- Hargy Location within Papua New Guinea

Highest point
- Elevation: 1,148 m (3,766 ft)
- Coordinates: 5°33′0″S 151°1′0″E﻿ / ﻿5.55000°S 151.01667°E

Geography
- Location: New Britain, Papua New Guinea

Geology
- Mountain type: Stratovolcano
- Volcanic arc: Bismarck volcanic arc
- Last eruption: 950 CE

= Hargy =

Volcano in Papua New Guinea

Hargy is a large volcanic caldera on the island of New Britain, Papua New Guinea. The caldera measures 12 km by 10 km, and its floor is located at 150 m above sea level. It also hosts an inner-caldera with a steep west-facing wall.

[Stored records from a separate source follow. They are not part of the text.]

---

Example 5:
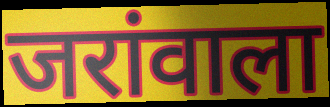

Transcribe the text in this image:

जरांवालाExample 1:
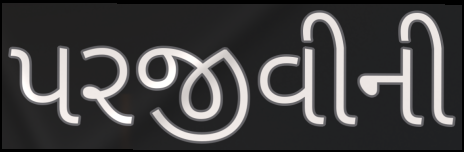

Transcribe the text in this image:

પરજીવીની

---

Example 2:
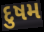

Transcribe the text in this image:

દુષમ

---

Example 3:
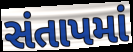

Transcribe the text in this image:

સંતાપમાં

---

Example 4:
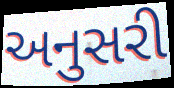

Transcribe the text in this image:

અનુસરી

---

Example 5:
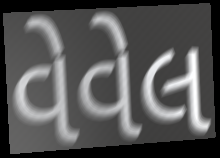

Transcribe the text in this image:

વેવેલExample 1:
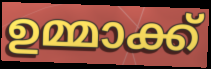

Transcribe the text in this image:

ഉമ്മാക്ക്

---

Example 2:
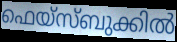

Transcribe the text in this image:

ഫെയ്സ്ബുക്കിൽ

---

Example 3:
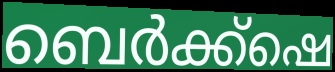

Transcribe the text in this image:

ബെർക്ക്ഷെ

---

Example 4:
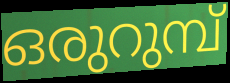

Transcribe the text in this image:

ഒരുറുമ്പ്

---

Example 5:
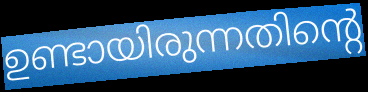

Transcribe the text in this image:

ഉണ്ടായിരുന്നതിന്റെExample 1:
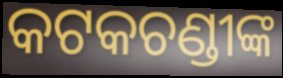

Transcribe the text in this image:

କଟକଚଣ୍ଡୀଙ୍କ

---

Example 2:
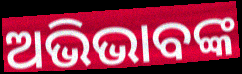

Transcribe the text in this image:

ଅଭିଭାବଙ୍କ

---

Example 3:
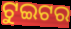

Lake Hargy, located within the caldera, drains through a narrow river that runs along the northern wall. The caldera-forming eruption occurred approximately 11,000 years ago (5050 BCE). At the western part of the caldera rises Galloseulo, a post-caldera dacitic lava cone with a 700 m-wide crater, occupied by a pair of smaller craters. Galloseulo has produced many small eruptions in the past 7,000 years, with the most recent in 950 CE. In September 1990, minor fumarolic activity was observed in the western summit crater of Galloseulo.